'''

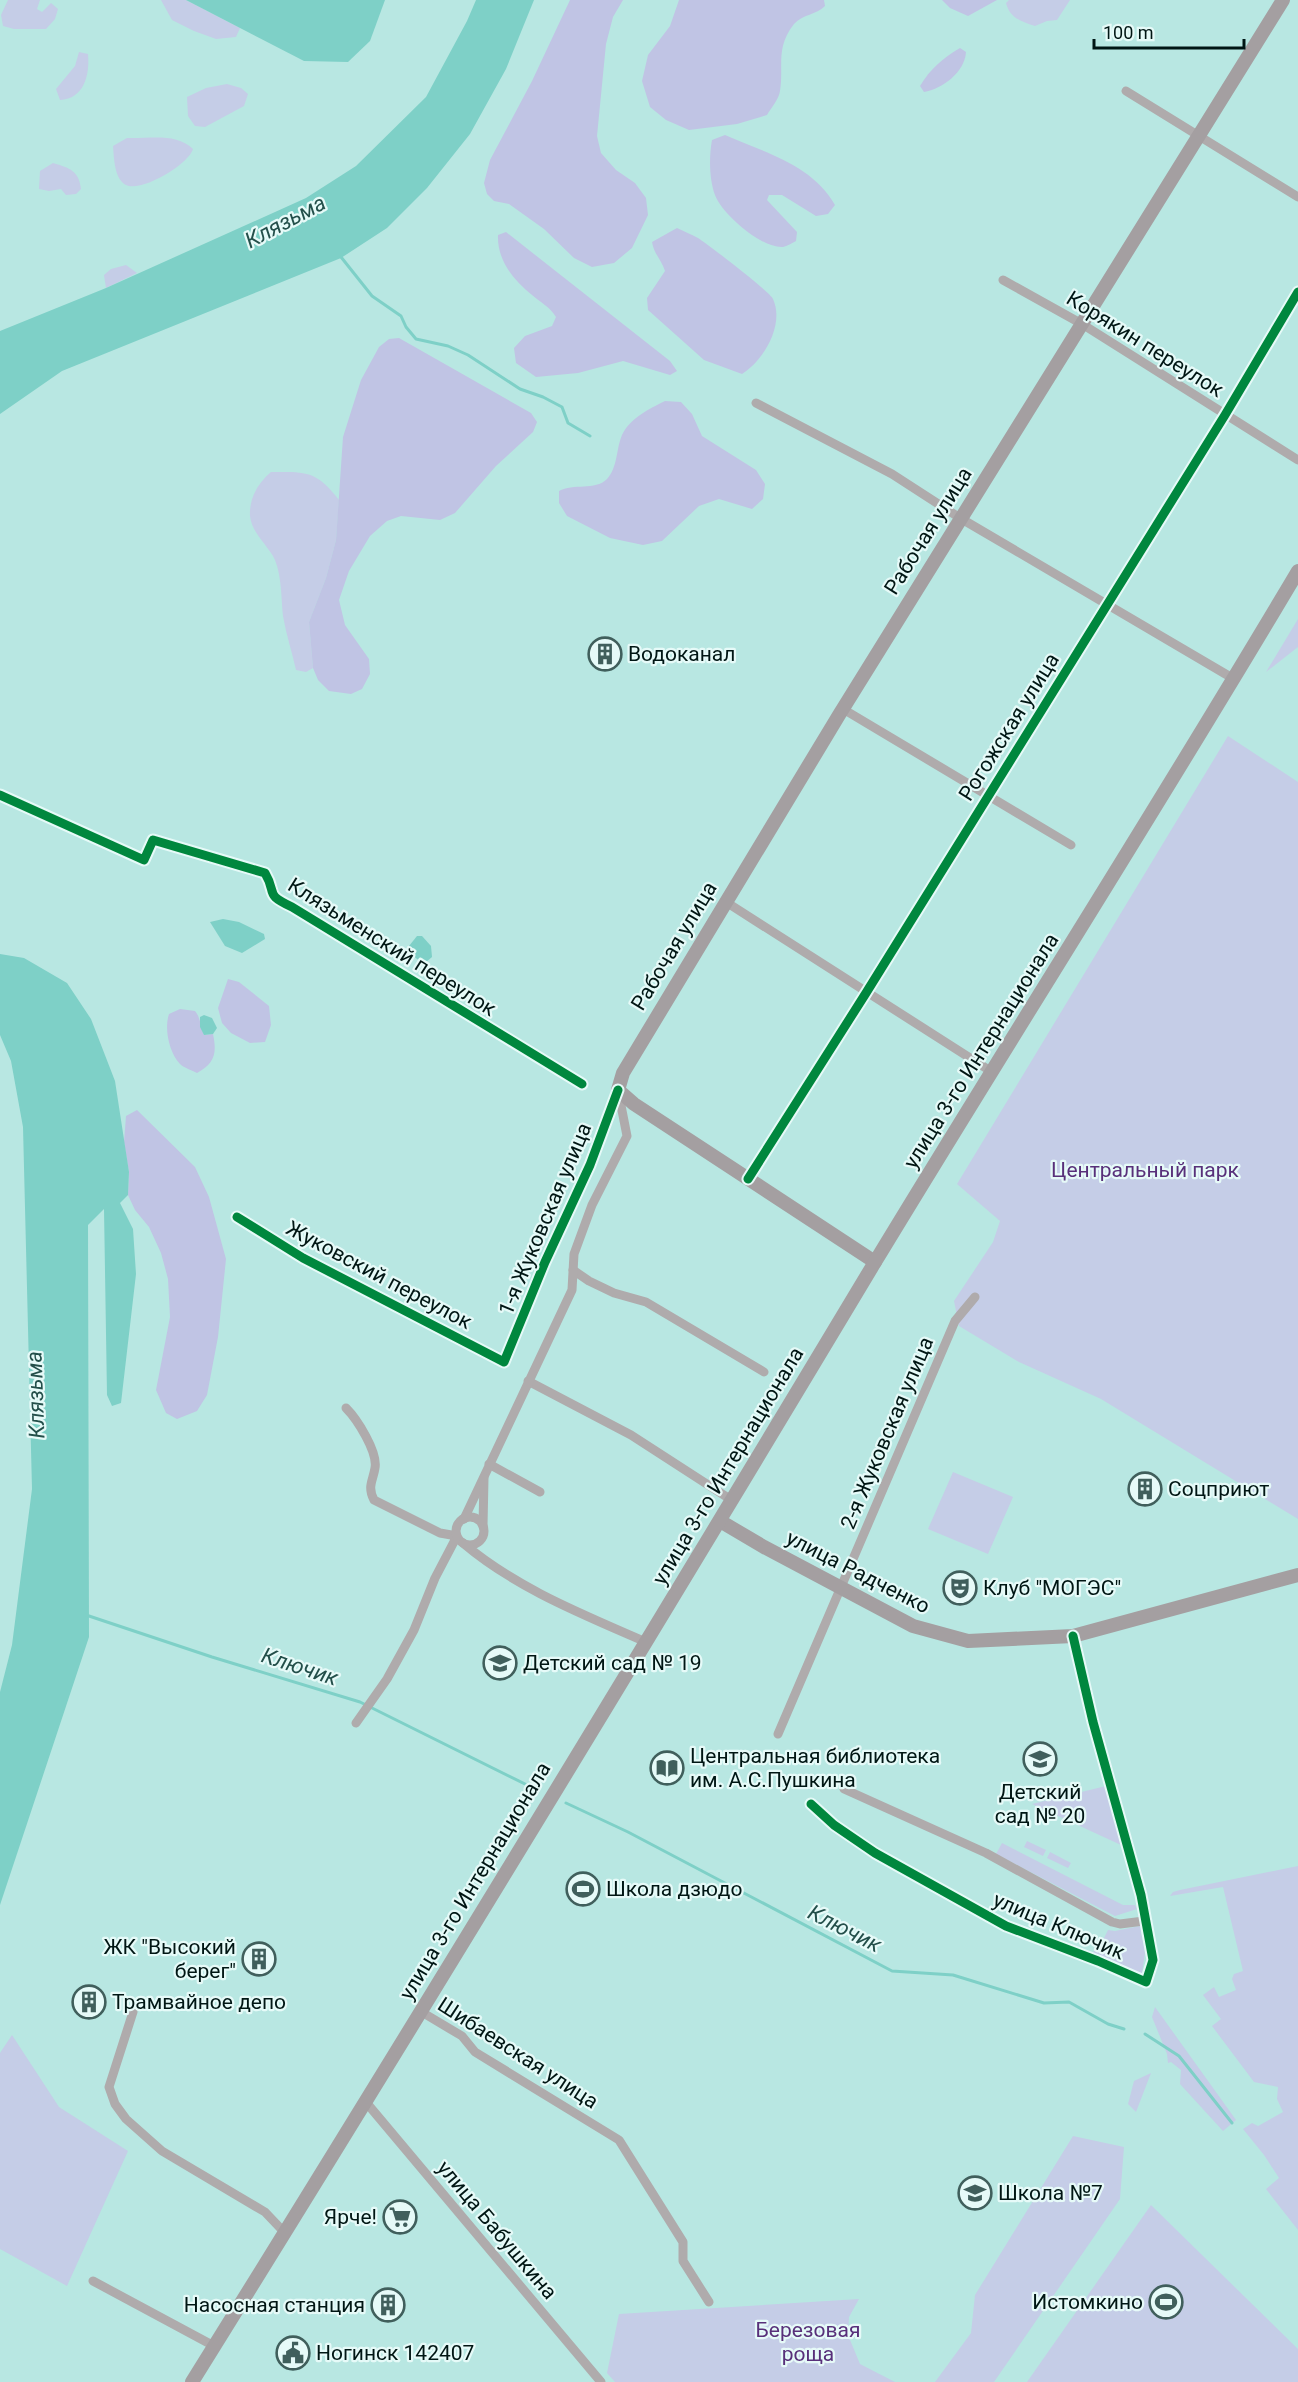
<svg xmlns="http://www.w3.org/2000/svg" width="1298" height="2382" viewBox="0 0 1298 2382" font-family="Roboto,sans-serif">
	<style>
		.green { fill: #c5cde7 }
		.forest { fill: #c0c4e4 }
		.water { fill: #7ed0c7 }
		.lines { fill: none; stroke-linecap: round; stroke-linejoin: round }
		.stream { stroke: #7ed0c7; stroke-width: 3 }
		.street { stroke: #afabac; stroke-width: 9 }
		.secondary { stroke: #a49fa1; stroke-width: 14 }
		.cycleway-casing { stroke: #e6faf8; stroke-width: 13 }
		.cycleway { stroke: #00873e; stroke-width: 9 }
		.labels { text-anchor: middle; stroke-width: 4.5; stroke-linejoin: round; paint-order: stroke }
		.street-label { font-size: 21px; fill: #001614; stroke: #e6faf8 }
		.poi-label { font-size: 21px; fill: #001614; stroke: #e6faf8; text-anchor: start }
		.park-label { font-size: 21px; fill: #58307a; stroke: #e6faf8 }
		.water-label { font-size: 22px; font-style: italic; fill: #234f4a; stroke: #e6faf8 }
	</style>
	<rect width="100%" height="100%" fill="#b8e7e2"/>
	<g class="green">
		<polygon points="8,0 40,0 37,9 42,12 51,3 58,9 55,19 46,29 14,29 3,26 1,15"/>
		<polygon points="161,0 186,0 240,28 236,37 216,39 194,31 172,20"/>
		<path d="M1009 0H1070L1057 20 1047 21 1035 26C1020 21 1010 18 1006 3Z"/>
		<path d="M79 52 88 54C90 75 84 99 60 100L56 89 75 66Z"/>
		<polygon points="227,84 241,88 248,94 244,106 205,127 195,126 188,116 187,97 206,88"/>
		<path d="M127 138C149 139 176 132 193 149 189 164 141 193 126 185 114 179 114 157 113 146Z"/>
		<path d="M53 163C70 168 79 171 81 189L76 194 66 195 61 189 49 191 39 189 40 171Z"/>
		<polygon points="126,265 137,273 106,288 104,275 111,269"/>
		<path d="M271 472C306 472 316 470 339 500L336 540 326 578 309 622 313 668 306 672 296 670C292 652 286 634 283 616 281 598 282 578 275 560 268 545 252 534 250 516 249 498 258 483 271 472Z"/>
		<polygon points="1298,619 1298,647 1266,672"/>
		<polygon points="1228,736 1298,782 1298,1519 1101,1399 1019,1362 959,1326 954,1301 993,1242 1000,1221 957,1184"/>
		<polygon points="953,1472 1013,1497 988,1554 928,1529"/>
		<polygon points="1106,1786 1121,1845 1032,1804"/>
		<polygon points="1027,1841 1046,1850 1043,1856 1024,1847"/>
		<polygon points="1002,1843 1123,1905 1135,1905 1137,1909 1115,1916 996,1854"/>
		<polygon points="1050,1852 1071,1863 1068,1868 1047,1858"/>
		<polygon points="1298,1866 1298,2230 1266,2189 1279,2178 1264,2155 1243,2129 1252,2123 1258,2126 1283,2112 1277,2099 1278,2087 1254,2082 1212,2026 1221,2019 1203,1995 1214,1987 1219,1997 1236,1990 1232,1979 1234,1974 1243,1971 1223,1887 1170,1896 1173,1892 1180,1890"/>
		<polygon points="1140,1926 1145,1953 1142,1973 1138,1974 1099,1959 1093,1952 1101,1944 1108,1930 1115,1931"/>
		<polygon points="1155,2007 1236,2120 1223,2131 1180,2084 1181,2070 1171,2062 1168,2063 1167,2054 1152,2017"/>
		<polygon points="12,2035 59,2107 128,2151 67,2286 0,2249 0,2053"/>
		<polygon points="1151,2073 1136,2112 1128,2104 1134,2081"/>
		<polygon points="1073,2136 1124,2147 1120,2199 994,2382 935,2382 971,2333 975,2295"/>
		<polygon points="1151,2205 1298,2349 1298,2382 1027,2382"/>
		<polygon points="859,2299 849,2317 848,2335 860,2364 895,2382 615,2382 607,2373 619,2314"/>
	</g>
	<g class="forest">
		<polygon points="570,0 623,0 613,17 606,44 597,136 601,153 616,170 635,183 646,198 648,215 632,248 614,263 592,267 574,258 544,229 509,204 494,201 487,194 484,183 490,160 532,81"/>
		<path d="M679 0H824L825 6C816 15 803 14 794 24 775 48 784 66 780 91 779 99 771 108 767 115L737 124 689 130 666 120 650 107 642 81 648 55 670 26Z"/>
		<polygon points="942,0 997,0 968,16 950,8"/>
		<path d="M960 48 966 52C965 72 942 89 924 92L920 86C930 69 943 58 960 48Z"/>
		<path d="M725 135C764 152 813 165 835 205L828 214 816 216 782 195H769L767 200 797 232 796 241C792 243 787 246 783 247 762 249 722 214 715 195 709 179 709 156 712 140Z"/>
		<path d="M677 228C683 231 691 234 698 238 709 245 769 291 773 299 785 325 763 361 742 374L704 360 648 310 647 298 665 271C661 259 654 254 652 242Z"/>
		<path d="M506 232 670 361 677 371 670 375 623 361 578 373 536 377 516 363 514 348 525 336 552 326 556 317C549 306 541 303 532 295 513 280 497 260 498 235Z"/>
		<polygon points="399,338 531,413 537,422 533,432 496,466 455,513 440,520 401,516 387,521 370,536 349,571 339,600 345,625 369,659 370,674 362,689 351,694 329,691 318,680 313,668 309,622 326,578 336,540 343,437 361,380 379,347 389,339"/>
		<path d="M665 401 681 402 692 414 702 436 756 470 765 484 763 499 752 509 719 499 699 506 662 541 643 545 610 538 567 516 559 503V491C573 483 595 491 607 479 618 467 616 449 622 435 630 418 649 409 665 401Z"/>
		<polygon points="228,979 239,982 269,1006 271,1025 265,1042 250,1043 231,1033 222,1023 218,1008"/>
		<path d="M180 1009 195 1011C201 1018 200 1026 204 1035L213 1034C217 1053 215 1063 197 1073 192 1070 184 1068 180 1064 169 1052 164 1029 169 1014Z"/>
		<polygon points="137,1110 195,1167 209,1197 226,1259 218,1337 207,1395 197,1411 177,1419 166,1413 156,1390 170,1317 168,1279 161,1253 149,1227 135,1210 128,1195 129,1172 124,1142 126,1116"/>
	</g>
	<g class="water">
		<polygon points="186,0 385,0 370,41 348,62 304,61"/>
		<polygon points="476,0 534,0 506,69 470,134 427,188 387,228 341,258 62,371 0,414 0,331 106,288 306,198 356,166 426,97 467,21"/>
		<polygon points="223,919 239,922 264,934 265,939 242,953 225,946 210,922"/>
		<path d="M417 936H422L431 946 432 957 425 963C417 960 410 955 409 946Z"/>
		<polygon points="0,954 24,958 67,983 91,1019 115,1081 129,1172 128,1195 120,1203 133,1229 136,1274 121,1403 112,1406 107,1395 104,1209 88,1225 89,1637 0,1905 0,1692 12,1645 32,1489 23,1127 11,1061 0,1035"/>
		<polygon points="204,1015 212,1018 217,1028 213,1034 204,1035 200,1027 200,1017"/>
	</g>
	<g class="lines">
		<g class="stream">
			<polyline points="341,257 372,296 401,316 406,327 416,339 448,346 468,355 520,389 543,397 562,407 568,423 590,436"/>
			<polyline points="86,1615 212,1657 360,1702 529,1786"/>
			<polyline points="566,1803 628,1832 892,1971 953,1975 1044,2003 1069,2002 1108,2024 1124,2029"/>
			<polyline points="1145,2034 1179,2056 1232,2123"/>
		</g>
		<g class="street">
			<polyline points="1126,91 1298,197"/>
			<polyline points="1003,280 1082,324 1298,460"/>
			<polyline points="756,403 892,474 960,518 1234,679"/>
			<polyline points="843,709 1071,845"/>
			<path d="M0 795 144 860 153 840 265 873C278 895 263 893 292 907L582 1084"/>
			<polyline points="726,902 992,1072"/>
			<polyline points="748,1179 866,993 1225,415 1298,292"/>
			<polyline points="237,1217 303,1258 504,1362 545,1262 590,1165 618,1090"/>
			<polyline points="573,1270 589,1281 614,1293 646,1302 764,1372"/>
			<polyline points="528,1381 631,1435 733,1501"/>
			<path d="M346 1408C357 1419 378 1452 375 1468 373 1481 367 1486 374 1500L440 1533 457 1536 435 1578 414 1630 387 1679 356 1723"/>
			<polyline points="489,1464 540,1492"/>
			<circle cx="470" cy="1531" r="14"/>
			<polyline points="464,1519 572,1290 574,1254 592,1205 627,1136 618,1090"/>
			<polyline points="483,1526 484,1478"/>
			<path d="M463 1543C516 1588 582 1614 646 1642"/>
			<polyline points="778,1734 955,1321 975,1297"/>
			<polyline points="844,1789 986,1853 1112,1922 1120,1924 1144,1921"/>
			<polyline points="811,1804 834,1825 875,1853 1006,1926 1098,1961 1146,1982 1153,1960 1141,1895 1093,1722 1073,1636"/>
			<polyline points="420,2011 462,2036 475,2052 619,2140 683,2242 683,2261 709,2302"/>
			<polyline points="133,2012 109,2087 115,2104 126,2119 162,2151 265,2212 284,2232"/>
			<polyline points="365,2101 601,2382"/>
			<polyline points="93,2281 214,2346"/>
		</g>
		<g class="secondary">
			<polyline points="875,1262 634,1104 618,1090 623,1073 839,715 1283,0"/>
			<polyline points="720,1521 764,1547 913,1626 968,1641 1073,1636 1298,1575"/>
			<path d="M192 2382C423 2011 650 1637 875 1262 1015 1031 1160 804 1298 571"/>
		</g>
		<g class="cycleway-casing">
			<g id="cycleway">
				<path d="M0 795 144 860 153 840 265 873C278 895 263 893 292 907L582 1084"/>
				<polyline points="748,1179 866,993 1225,415 1298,292"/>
				<polyline points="237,1217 303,1258 504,1362 545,1262 590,1165 618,1090"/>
				<polyline points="811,1804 834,1825 875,1853 1006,1926 1098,1961 1146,1982 1153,1960 1141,1895 1093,1722 1073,1636"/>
			</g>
		</g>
		<use href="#cycleway" class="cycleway"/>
	</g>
	<defs>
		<g id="building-ring" transform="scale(1.725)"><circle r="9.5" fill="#e6faf8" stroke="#405f5c" stroke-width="1.5"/><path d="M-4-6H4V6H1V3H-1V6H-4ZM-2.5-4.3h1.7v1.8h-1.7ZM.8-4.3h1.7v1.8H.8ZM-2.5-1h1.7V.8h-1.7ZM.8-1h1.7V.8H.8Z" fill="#405f5c"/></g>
		<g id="theatre-ring" transform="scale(1.725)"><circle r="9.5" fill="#e6faf8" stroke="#405f5c" stroke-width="1.5"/><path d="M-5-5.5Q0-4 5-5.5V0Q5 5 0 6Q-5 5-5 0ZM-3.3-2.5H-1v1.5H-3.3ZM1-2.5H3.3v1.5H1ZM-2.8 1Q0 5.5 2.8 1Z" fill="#405f5c"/></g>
		<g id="school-ring" transform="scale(1.725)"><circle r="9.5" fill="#e6faf8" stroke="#405f5c" stroke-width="1.5"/><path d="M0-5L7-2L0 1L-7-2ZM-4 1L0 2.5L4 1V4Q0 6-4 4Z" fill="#405f5c"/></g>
		<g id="library-ring" transform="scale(1.725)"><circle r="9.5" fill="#e6faf8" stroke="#405f5c" stroke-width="1.5"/><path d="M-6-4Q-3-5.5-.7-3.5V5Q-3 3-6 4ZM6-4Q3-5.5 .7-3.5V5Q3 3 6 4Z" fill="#405f5c"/></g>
		<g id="stadium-ring" transform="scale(1.725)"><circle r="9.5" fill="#e6faf8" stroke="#405f5c" stroke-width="1.5"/><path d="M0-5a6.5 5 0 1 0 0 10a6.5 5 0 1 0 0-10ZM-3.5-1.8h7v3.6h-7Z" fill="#405f5c"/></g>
		<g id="supermarket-ring" transform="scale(1.725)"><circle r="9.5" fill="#e6faf8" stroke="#405f5c" stroke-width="1.5"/><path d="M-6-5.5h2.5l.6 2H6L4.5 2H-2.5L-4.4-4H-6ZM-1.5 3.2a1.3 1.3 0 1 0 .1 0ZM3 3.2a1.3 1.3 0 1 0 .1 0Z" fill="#405f5c"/></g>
		<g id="civic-ring" transform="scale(1.725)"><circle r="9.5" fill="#e6faf8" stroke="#405f5c" stroke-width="1.5"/><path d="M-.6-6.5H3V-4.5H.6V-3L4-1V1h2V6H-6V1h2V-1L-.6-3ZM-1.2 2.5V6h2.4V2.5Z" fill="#405f5c"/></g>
	</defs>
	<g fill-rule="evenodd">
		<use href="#building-ring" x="605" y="654"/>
		<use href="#building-ring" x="1145" y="1489"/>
		<use href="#theatre-ring" x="960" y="1588"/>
		<use href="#school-ring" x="500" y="1663"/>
		<use href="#school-ring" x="1040" y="1759"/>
		<use href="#library-ring" x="667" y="1768"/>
		<use href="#stadium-ring" x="583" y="1889"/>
		<use href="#building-ring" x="259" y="1959"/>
		<use href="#building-ring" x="89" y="2002"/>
		<use href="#school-ring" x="975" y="2193"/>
		<use href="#supermarket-ring" x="400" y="2217"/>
		<use href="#stadium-ring" x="1166" y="2302"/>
		<use href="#building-ring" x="388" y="2305"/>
		<use href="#civic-ring" x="293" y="2353"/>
	</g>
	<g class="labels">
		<g class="street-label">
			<text transform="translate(1145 344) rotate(32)" y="7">Корякин переулок</text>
			<text transform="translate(928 531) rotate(-58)" y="7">Рабочая улица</text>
			<text transform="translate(1009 727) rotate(-58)" y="7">Рогожская улица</text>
			<text transform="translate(674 946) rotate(-59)" y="7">Рабочая улица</text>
			<text transform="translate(392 947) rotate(32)" y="7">Клязьменский переулок</text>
			<text transform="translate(981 1051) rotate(-58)" y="7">улица 3-го Интернационала</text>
			<text transform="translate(545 1219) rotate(-67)" y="7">1-я Жуковская улица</text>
			<text transform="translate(379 1275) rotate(28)" y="7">Жуковский переулок</text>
			<text transform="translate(887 1433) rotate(-67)" y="7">2-я Жуковская улица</text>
			<text transform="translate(728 1466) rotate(-59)" y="7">улица 3-го Интернационала</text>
			<text transform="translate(858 1572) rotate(27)" y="7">улица Радченко</text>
			<text transform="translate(475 1881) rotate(-59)" y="7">улица 3-го Интернационала</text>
			<text transform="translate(1059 1926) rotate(23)" y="7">улица Ключик</text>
			<text transform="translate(518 2053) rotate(33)" y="7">Шибаевская улица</text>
			<text transform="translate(497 2230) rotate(50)" y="7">улица Бабушкина</text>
		</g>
		<g class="poi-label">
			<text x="628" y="661">Водоканал</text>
			<text x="1168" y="1496">Соцприют</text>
			<text x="983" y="1595">Клуб "МОГЭС"</text>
			<text x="523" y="1670">Детский сад № 19</text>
			<text x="690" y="1763">Центральная библиотека<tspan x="690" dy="24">им. А.С.Пушкина</tspan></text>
			<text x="1040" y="1799" text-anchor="middle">Детский<tspan x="1040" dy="24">сад № 20</tspan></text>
			<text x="606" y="1896">Школа дзюдо</text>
			<text x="236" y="1954" text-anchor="end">ЖК "Высокий<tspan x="236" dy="24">берег"</tspan></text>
			<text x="112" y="2009">Трамвайное депо</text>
			<text x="998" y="2200">Школа №7</text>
			<text x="377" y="2224" text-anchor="end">Ярче!</text>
			<text x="1143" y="2309" text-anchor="end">Истомкино</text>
			<text x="365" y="2312" text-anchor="end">Насосная станция</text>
			<text x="316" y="2360">Ногинск 142407</text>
		</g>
		<g class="park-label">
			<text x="1145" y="1177">Центральный парк</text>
			<text x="808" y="2337">Березовая<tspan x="808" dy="24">роща</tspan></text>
		</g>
		<g class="water-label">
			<text transform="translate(285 221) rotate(-28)" y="8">Клязьма</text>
			<text transform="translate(35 1395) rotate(-92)" y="8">Клязьма</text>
			<text transform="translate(300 1666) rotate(18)" y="8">Ключик</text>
			<text transform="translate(845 1928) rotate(27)" y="8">Ключик</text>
		</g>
	</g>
	<path d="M1094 39v9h150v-9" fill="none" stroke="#001614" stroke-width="3"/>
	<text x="1103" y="39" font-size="18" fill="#001614" stroke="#e6faf8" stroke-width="4.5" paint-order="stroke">100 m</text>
</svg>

'''

◆ TASK PROMPT
Look through the data above. Find each line with the string "lines" and copy it.

◆ YOUR RESPONSE
		.lines { fill: none; stroke-linecap: round; stroke-linejoin: round }
	<g class="lines">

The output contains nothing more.